A familiar yellow school bus slows to pick up a group of giddy children at the corner. Florida drivers, perhaps caught in the morning rush to work, know they’re supposed to stop. After all, the bus’s retractable red stop sign and flashing lights serve as glaring reminders. But are motorists actually following the law?

Overwhelmingly, the answer is no. The state Department of Highway Safety and Motor Vehicles asked Florida bus drivers to count the number of illegal passes on a single day. During that April 2012 window, there were about 8,900 incidents across the state. Miami-Dade alone contributed to the total with a whopping 1,178.

In an attempt to curtail the seemingly – excuse the shameless pun – nonstop flow of offenses, Rep. Ed Hooper, R-Clearwater filed a bill in the House that could help school districts identify offenders.

According to the News Service of Florida,

A bill that would let school districts put cameras on school buses with the hope of getting pictures of drivers who don't observe the school bus stop signs when children are boarding was filed Tuesday in the House. The measure (HB 669) by Rep. Ed Hooper, R-Clearwater, was also filed last year but died in committee.

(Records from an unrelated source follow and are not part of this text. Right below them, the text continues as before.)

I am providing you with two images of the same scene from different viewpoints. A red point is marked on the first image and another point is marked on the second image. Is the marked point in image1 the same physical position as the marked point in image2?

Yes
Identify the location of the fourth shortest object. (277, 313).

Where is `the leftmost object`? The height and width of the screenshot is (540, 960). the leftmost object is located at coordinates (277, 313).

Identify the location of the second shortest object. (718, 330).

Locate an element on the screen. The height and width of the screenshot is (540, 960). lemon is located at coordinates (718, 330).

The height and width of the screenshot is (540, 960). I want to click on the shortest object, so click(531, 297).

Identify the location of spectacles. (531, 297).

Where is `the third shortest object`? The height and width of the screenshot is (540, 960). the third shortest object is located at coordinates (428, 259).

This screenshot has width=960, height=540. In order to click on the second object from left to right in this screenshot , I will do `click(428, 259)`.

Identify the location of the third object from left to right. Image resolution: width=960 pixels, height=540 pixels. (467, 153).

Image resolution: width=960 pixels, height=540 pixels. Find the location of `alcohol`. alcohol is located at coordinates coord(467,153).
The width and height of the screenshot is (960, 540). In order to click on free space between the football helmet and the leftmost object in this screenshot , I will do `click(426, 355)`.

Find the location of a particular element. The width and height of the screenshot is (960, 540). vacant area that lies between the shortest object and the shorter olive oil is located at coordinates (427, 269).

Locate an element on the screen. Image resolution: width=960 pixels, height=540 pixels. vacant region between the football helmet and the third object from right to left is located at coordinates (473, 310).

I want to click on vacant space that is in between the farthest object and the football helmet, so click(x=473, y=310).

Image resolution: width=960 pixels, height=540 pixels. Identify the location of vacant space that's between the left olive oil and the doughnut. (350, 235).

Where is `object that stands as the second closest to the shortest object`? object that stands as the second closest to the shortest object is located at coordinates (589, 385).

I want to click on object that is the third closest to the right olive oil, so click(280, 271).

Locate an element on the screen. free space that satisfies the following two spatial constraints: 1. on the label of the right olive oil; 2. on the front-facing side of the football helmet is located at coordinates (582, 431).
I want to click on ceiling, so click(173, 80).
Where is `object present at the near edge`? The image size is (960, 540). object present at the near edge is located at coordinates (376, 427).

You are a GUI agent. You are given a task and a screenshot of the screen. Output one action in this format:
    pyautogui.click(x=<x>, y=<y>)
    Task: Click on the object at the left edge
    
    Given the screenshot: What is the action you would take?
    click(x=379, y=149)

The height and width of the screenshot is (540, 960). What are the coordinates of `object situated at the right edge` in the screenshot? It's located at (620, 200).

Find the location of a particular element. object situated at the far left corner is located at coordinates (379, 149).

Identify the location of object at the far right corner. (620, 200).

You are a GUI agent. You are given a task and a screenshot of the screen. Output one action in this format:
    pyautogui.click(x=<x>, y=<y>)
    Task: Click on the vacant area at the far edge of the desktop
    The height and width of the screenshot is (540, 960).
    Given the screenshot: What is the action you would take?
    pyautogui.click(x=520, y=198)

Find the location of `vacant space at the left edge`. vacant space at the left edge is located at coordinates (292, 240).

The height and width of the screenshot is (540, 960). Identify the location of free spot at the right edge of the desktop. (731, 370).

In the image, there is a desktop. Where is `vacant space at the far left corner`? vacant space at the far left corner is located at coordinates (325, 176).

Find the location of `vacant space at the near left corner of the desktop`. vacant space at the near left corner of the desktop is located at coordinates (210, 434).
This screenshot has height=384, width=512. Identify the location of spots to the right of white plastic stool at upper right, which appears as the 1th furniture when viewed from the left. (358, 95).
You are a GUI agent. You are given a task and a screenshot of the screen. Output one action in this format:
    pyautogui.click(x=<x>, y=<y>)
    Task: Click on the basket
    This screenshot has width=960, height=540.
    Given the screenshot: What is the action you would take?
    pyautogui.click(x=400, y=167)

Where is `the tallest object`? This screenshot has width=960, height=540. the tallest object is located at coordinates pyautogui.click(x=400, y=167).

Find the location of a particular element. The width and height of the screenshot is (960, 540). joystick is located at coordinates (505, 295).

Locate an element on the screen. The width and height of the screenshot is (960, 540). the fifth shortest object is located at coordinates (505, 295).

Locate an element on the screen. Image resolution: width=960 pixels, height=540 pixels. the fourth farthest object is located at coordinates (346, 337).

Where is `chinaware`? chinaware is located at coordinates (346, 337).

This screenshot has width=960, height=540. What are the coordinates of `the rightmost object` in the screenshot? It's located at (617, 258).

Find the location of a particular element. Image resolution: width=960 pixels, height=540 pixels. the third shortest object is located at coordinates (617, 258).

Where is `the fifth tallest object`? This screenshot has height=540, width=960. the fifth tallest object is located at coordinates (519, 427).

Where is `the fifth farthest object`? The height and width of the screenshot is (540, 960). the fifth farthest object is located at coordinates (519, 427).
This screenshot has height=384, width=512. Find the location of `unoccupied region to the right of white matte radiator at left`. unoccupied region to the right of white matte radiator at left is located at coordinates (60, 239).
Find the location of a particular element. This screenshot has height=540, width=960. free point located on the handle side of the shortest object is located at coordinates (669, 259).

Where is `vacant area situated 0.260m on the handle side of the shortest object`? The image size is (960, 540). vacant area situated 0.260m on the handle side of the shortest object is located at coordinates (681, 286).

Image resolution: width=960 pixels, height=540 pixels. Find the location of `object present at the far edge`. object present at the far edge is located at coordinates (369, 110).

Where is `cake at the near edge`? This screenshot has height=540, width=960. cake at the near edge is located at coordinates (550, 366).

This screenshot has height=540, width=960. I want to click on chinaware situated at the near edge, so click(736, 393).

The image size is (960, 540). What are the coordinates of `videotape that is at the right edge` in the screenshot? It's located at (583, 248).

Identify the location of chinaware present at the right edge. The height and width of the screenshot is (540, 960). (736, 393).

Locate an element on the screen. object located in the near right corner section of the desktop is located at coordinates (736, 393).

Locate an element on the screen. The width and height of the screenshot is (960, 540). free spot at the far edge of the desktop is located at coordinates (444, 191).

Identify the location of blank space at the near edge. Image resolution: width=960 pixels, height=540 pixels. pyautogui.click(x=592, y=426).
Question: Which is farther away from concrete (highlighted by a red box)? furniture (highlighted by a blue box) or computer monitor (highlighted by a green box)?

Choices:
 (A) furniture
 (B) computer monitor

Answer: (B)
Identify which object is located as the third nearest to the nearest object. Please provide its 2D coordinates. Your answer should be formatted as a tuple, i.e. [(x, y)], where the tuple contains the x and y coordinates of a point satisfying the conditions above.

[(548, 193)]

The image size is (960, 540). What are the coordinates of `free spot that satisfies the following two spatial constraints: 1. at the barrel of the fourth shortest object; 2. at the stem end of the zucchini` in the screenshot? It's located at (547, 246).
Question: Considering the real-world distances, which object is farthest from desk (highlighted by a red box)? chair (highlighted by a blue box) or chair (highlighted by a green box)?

Under the bill, for which there is no Senate companion yet, the images or video recorded by a school bus safety camera could not contain the faces of people driving through the stop sign. The fine for getting caught blowing through a school bus stop sign under the legislation would be $250. 

As it stands now, drivers who pass a school bus on the left side commit a moving violation and could be fined $165 for their first offense. A first-time pass on the right is heftier at $265 and subjects the offender to a mandatory hearing.

Using cameras to catch law-breaking motorists, as it turns out, is not a novel idea. As New Times Broward-Palm Beach pointed out, “If the idea seems a tad similar to the pesky and controversial red light cameras, it's probably because the same company, American Traffic Solutions, is leading the development of school bus cameras -- though none of its bus cameras are being tested in Florida yet.”

The cameras designed by American Traffic Solutions feature automated high-resolution cameras, wireless upload, and what they’re calling a Violation Data Bar – which notes information like the time of the offense, bus number and GPS coordinates. With these features, drivers can keep their hands on the wheel.

There’s got to be a downside to the system, though, right? (Besides waking up to a ticket in the mail, of course.) New Times further notes:

While GPS coordinates and a violation processing system sound techie and sophisticated, the system will likely be prone to the same flaws as red light cameras and clog up traffic courts with drivers arguing that the school bus spewed out an unjust ticket. 

Sources of funding are also unclear, although school districts across the state will not be required to implement the system.

"If they don't find the funding, they don't have to do it," Sen. Oscar Braynon (D-Miami Dade) told Fox 4 last year.